This is a continuation of this other question I asked earlier.
Since @Arnaud D. proved in my previous question that the result can not hold under such weak hypothesis, I reinforced the hypothesis on the function $F$.
A function $F\colon \mathbb R^n\to \mathbb R$ is called a distance function if it verifies the three conditions:
$F(x)\geqslant 0$ and $F(x)=0\iff x=0$,
$F(tx)=\vert t\vert F(x)$,
$F$ is continuous.
I want to prove the following result.
Let $F\colon \mathbb R^n\to \mathbb R$ be a distance function. If $w\in \mathrm{GL}_n(\mathbb R)$, then there exists a constant $C_w$ (which does not depend on $X$), such that $$F(w(X))\leqslant C_wF(X). \quad \forall X \in \mathbb{R}^n$$
I think I should use something like $\Vert w(W)\Vert\leqslant \Vert w\Vert \cdot \Vert X\Vert$, or try to use a matrix $W=(w_{i,j})$ for $w$ and compute the coordinates of $w(x)$ in terms of $w_{i,j}$ and $x_i$.
But I can't figure it out. Any hint or solution would be much appreciated.
Notice that the counter-example provided by @Arnaud D. in my previous question does not work here since it does not verify $F(x)=0\iff x=0$.
I think I finally got it, I just need to act as if $F$ is a norm. I encourage you to criticize me if this proof has flaws.

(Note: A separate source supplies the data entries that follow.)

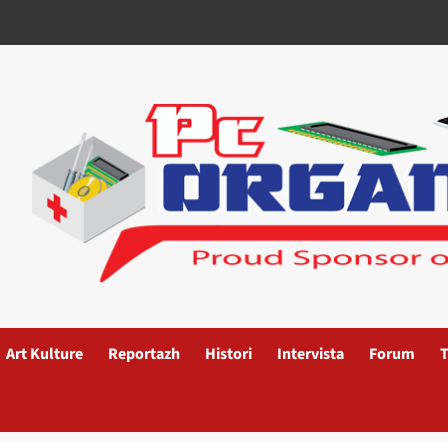
Art Kulture
Reportazh
Histori
Intervista
Forum
T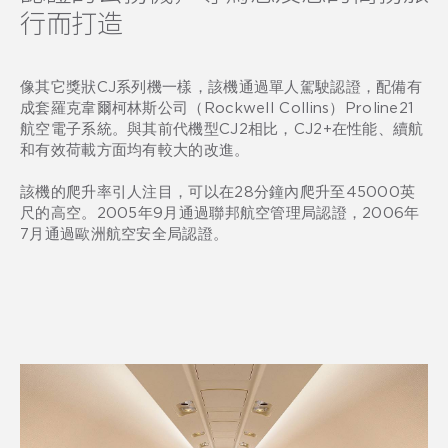
行而打造
像其它獎狀CJ系列機一樣，該機通過單人駕駛認證，配備有
成套羅克韋爾柯林斯公司（Rockwell Collins）Proline21
航空電子系統。與其前代機型CJ2相比，CJ2+在性能、續航
和有效荷載方面均有較大的改進。
該機的爬升率引人注目，可以在28分鐘內爬升至45000英
尺的高空。2005年9月通過聯邦航空管理局認證，2006年
7月通過歐洲航空安全局認證。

Let $$C_w:=\sup_{F(Y)=1} F(w(Y)),$$
which does not depend on $X$, and is well defined since $F$ is continuous on the compact unit sphere.
I assume $X\ne 0$. Now, set $Y:=\frac 1{F(X)} X$, which is well-defined since $F(X)\ne 0$ because $X\ne 0$ and $F$ is a distance function.
Then because of the properties of $F$:
$$F(w(X))=F(w(F(X)Y))=F(X)\underbrace{F(w(Y))}_{\leqslant C_W}.$$